Closing The Gap

10 February 2016

CLOSE THE GAP – 10TH ANNIVERSARY PARLIAMENTARY BREAKFAST

MURAL HALL, PARLIAMENT HOUSE

 

WEDNESDAY, 10 FEBRUARY 2016

 

Good morning everyone.

 

I would like to thank Aunty Matilda for warm welcome to country.

I'd like to acknowledge the Prime Minister, Richard Di Natale, Leader of the Greens. I would also like to acknowledge Jackie Huggins, she is doing a great job at Congress with Rob Little as well.

 

Also, if I can acknowledge all the Aboriginal and Torres Strait Islander peoples who are here and if I might, without fear of triggering controversy, acknowledge Tom Calma and the remarkable President of the Human Rights Commission, Gillian Triggs who stands up for all things Australian.

 

This is, and always will be, Aboriginal land.

 

I acknowledge the traditional owners, the Ngunnawal and Ngambri people, and I pay my respects to elders past and present.

 

And I can tell you that as the leader of the Labor party, those words of respect carry a solemn promise.

 

To do our best, to work our hardest to Close the Gap and deliver true equality in health, housing, education, employment and justice.

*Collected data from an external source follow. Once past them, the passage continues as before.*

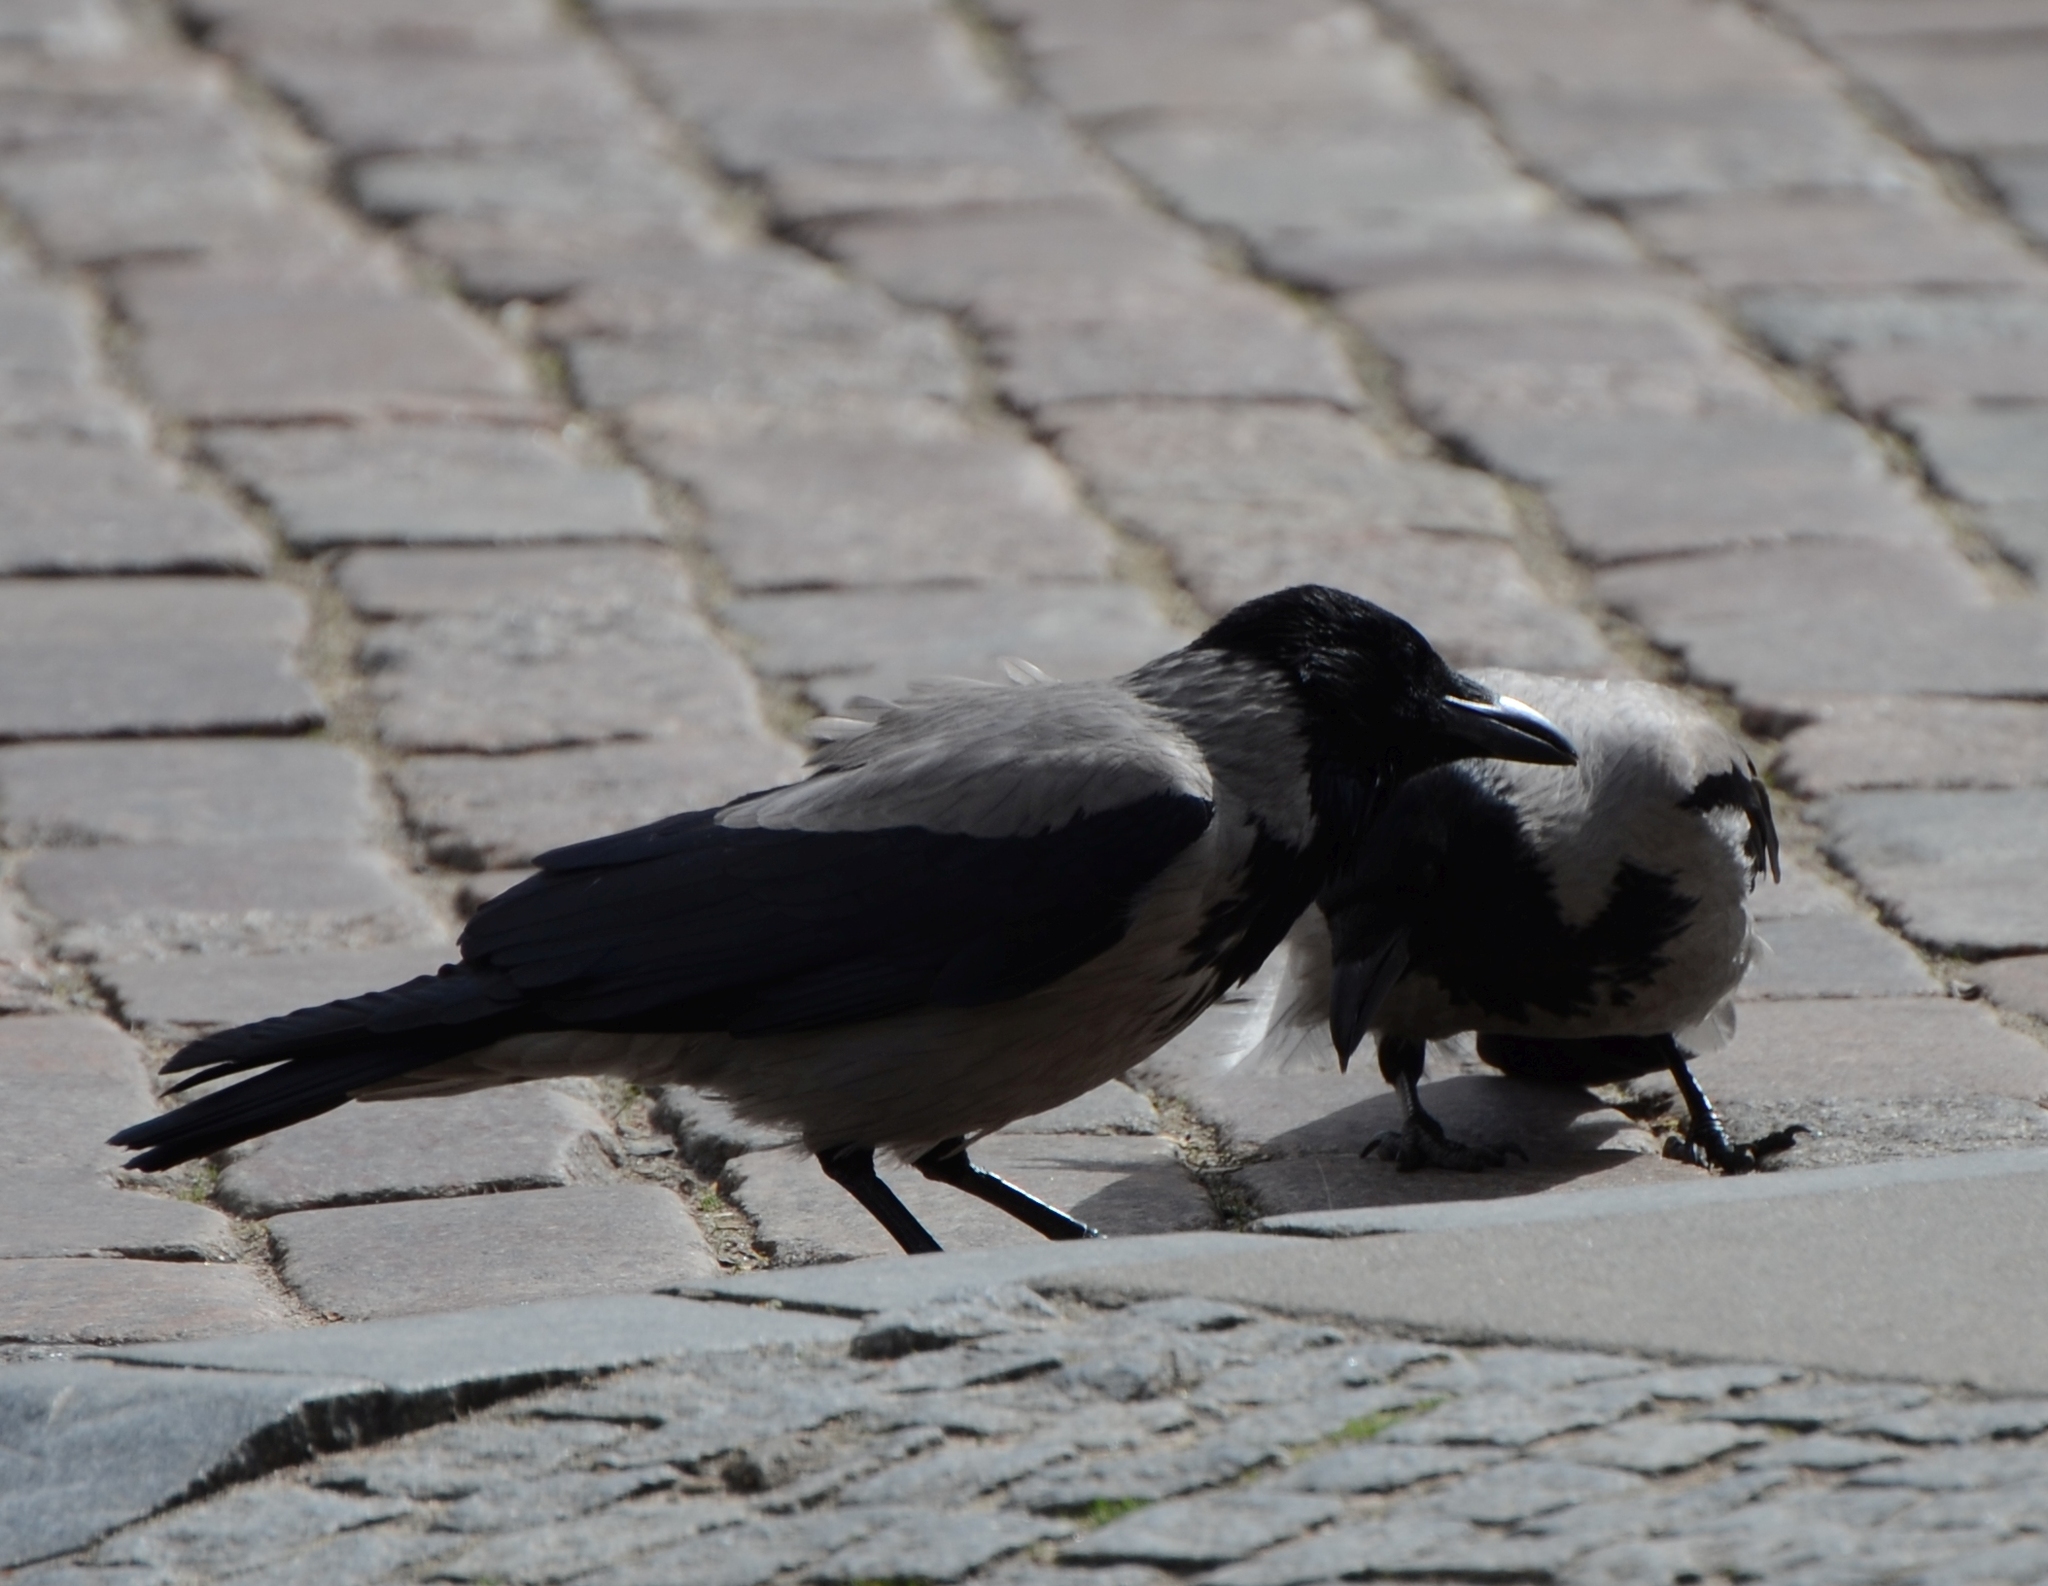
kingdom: Animalia
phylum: Chordata
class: Aves
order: Passeriformes
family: Corvidae
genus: Corvus
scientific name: Corvus cornix
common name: Hooded crow
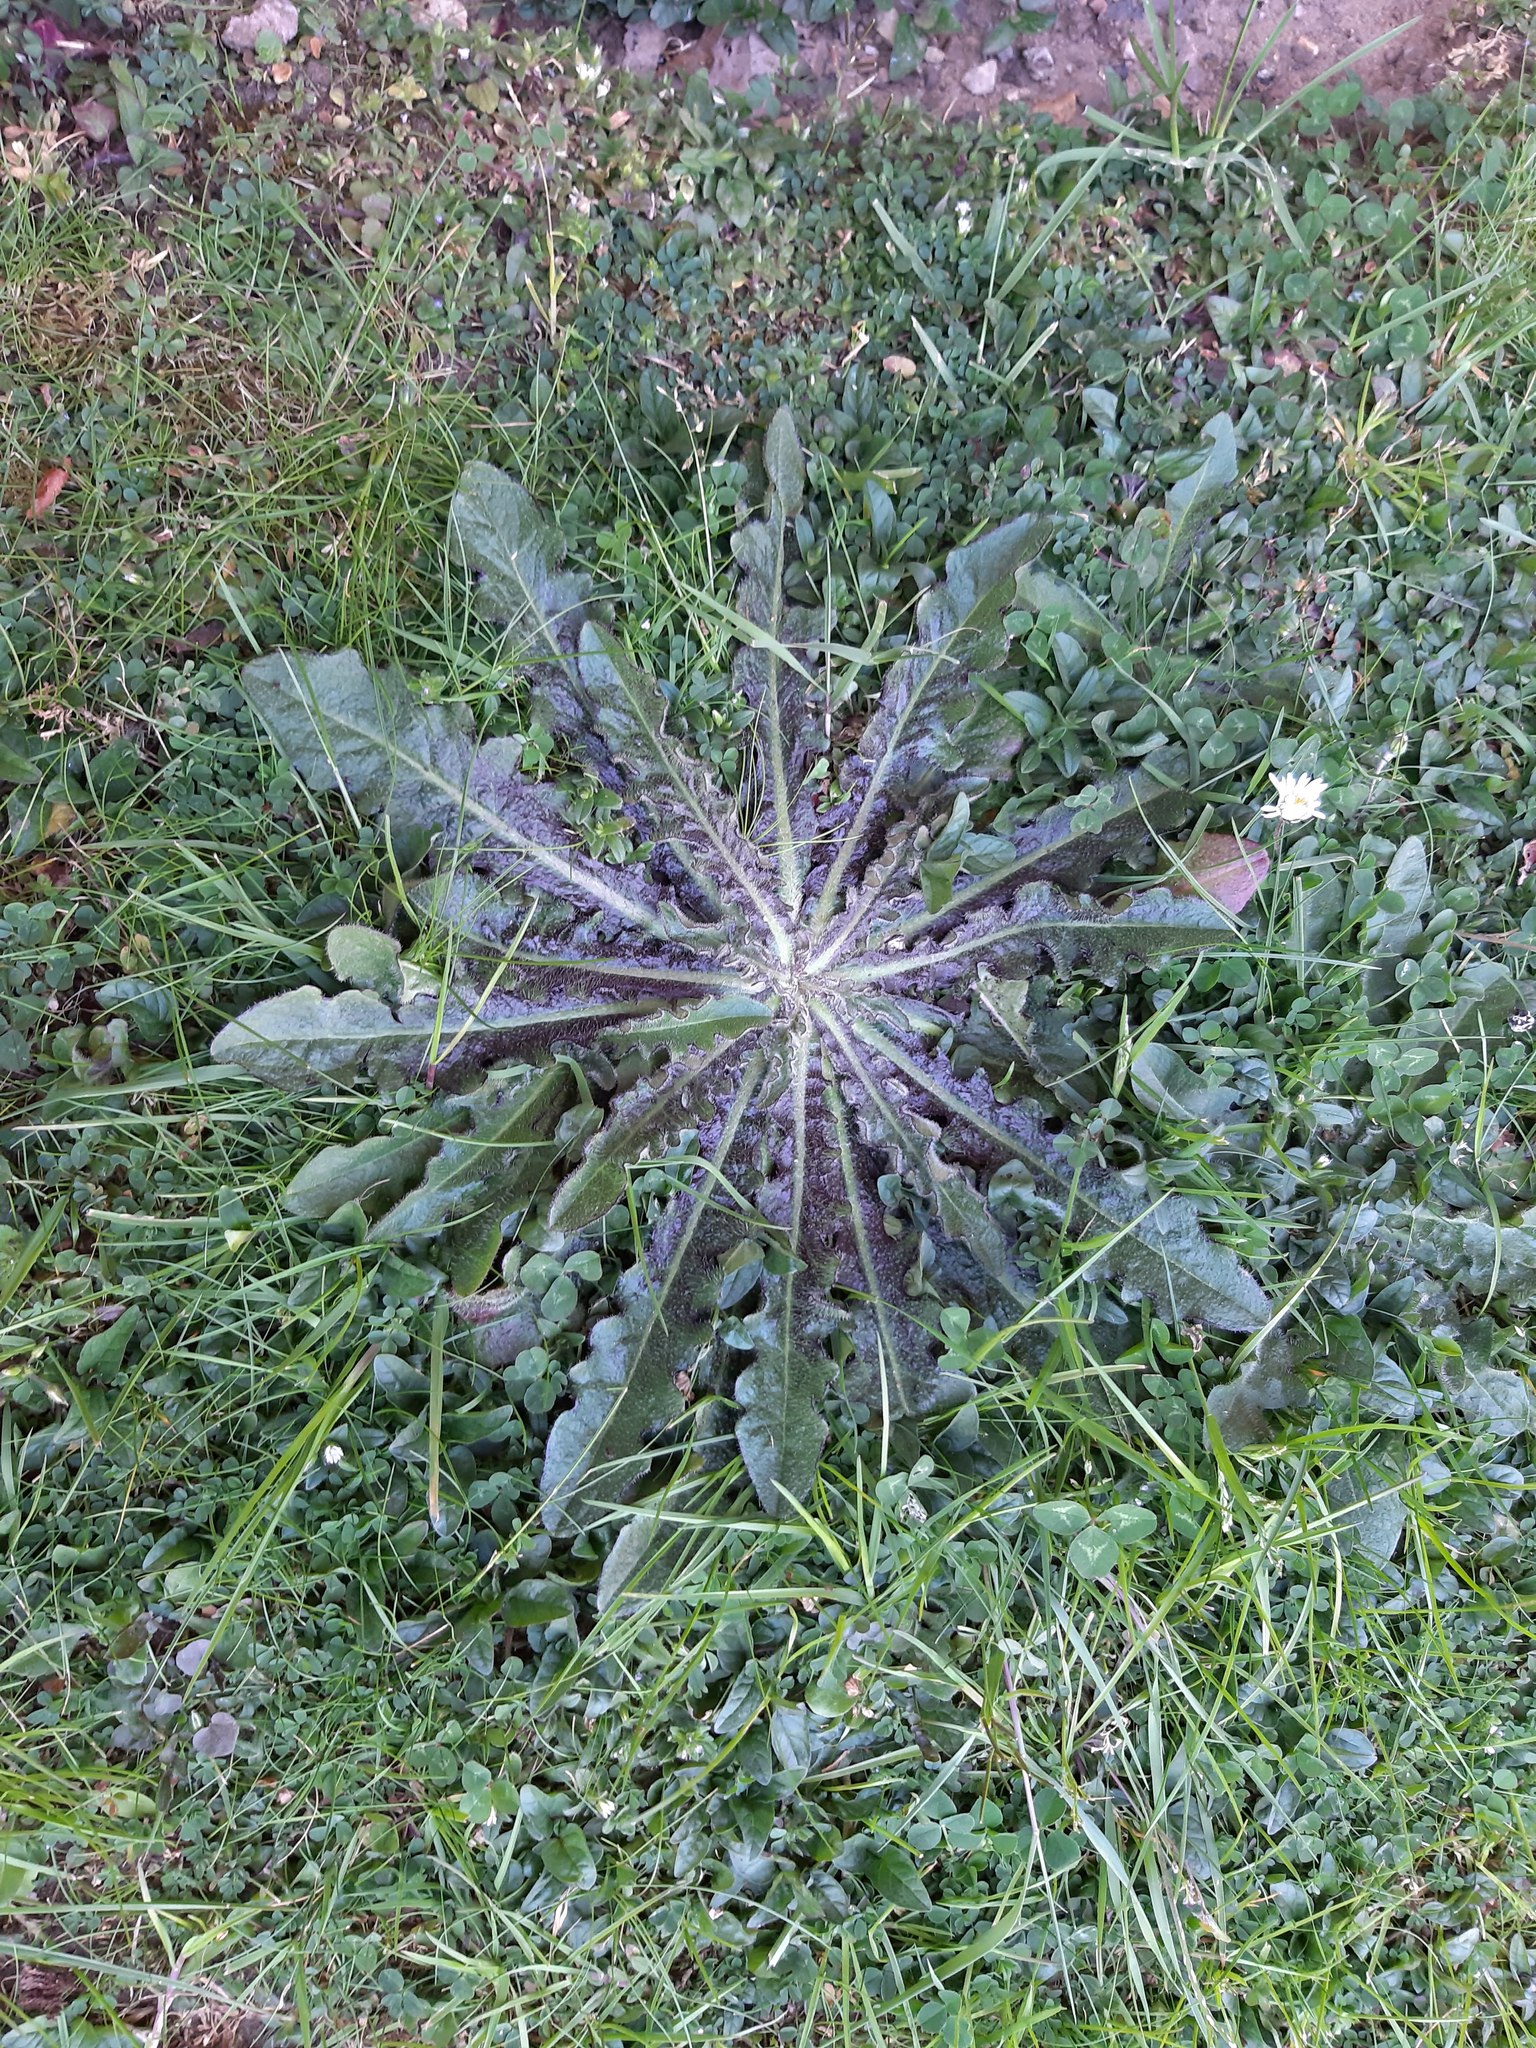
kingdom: Plantae
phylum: Tracheophyta
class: Magnoliopsida
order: Asterales
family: Asteraceae
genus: Hypochaeris
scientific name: Hypochaeris radicata
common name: Flatweed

I thought about what I would say this morning and I decided to share Sam’s story with you, in his own words:

 

“My name is Sam. I am a 21 year old Aboriginal man.

 

My Nana raised me and my two siblings.

 

Growing up we didn't have much. As a teenager I was struggling.

 

Between 2008 and 2011, I started stealing to survive.

 

I was arrested and have spent time in custody.

 

When I was in legal trouble I used Aboriginal Legal Rights Movement.

 

I saw family members sitting in prison and then doing the same thing day after day when they were eventually released.

 

I soon realised quickly that isn't the life I want to live.

 

I didn't have any role models or supportive people in my life.

 

I eventually gained a Youth Mentor with White Lion.

 

I started making better choices.

 

I haven't been in trouble for four years. I have been in a stable relationship for the last two years.

 

I am a father, my son David was born in November 2015.

 

I live in my own home, I have my full licence and I have my own car.

 

As of next week I will have a job as a Youth Mentor.

 

I want to be in a position where I can be a positive influence and help better the lives of Aboriginal youth.

 

I want to be a leader in my community and most importantly I want to be a strong Aboriginal role model for my son.”

 

Sam’s story: the story of an individual empowered, seizing an opportunity to fulfil their potential, to transform their life - this is what Closing the Gap means to me.

 

Not simply that conservative cliche saying “if the Aboriginal people would just pull themselves up by their bootstraps”.

 

Telling people that don't own a pair of boots to pull themselves up by their bootstraps is not help.
In this Parliament we are powerful - the Government a little more powerful than the Opposition - but we are all collectively powerful.
We have the power here to help provide that helping hand, to provide important community-led Aboriginal and Torres Strait Islander controlled culturally appropriate services.
Delivering for every one of our first peoples who are currently denied a full and equal share in our nation’s future.
This week, in our Parliament and around our country we ask Australians to face up, to remedy together, the entrenched unfairness that Aboriginal and Torres Strait Islander peoples confront every day.
This is about facing up to the facts.

 

It is always a dilemma, isn't it? Do you look at all the good things that are happening and be a bit too blue-sky and try then to overlook the problems. Or do you just simply look at the problems and then somehow you are perhaps not acknowledging the progress.
I don't think we have to resolve that question, I think we just have to be honest. And if the honesty is uncomfortable listening, well we need to listen even harder.
We need to tell the full truth. What we see in the mirror as a nation, and indeed what we want our kids to see in the mirror of the nation when they grow up.

 

We do have shameful incarceration rates. It is wrong that an Aboriginal man of 18 is more likely to go to jail than to University.
It is wrong that we still have trachoma in our Indigenous communities.
We are a first world nation. We love being the best at something. It would appear amongst the first world nations, we are the worst at dealing with trachoma.

 

But if we are ever tempted to say the gap is too wide…or the mountain is too steep.

 

We should remember Sam’s story, or indeed, the backstories of the people introducing Malcolm, myself or Richard.

 

Because when one life changes, that changes the life of a family.
If we change the life of a family, we can change a community.
If we can change a community, then we can change the nation.
And friends, when we change the nation, we will Close the Gap.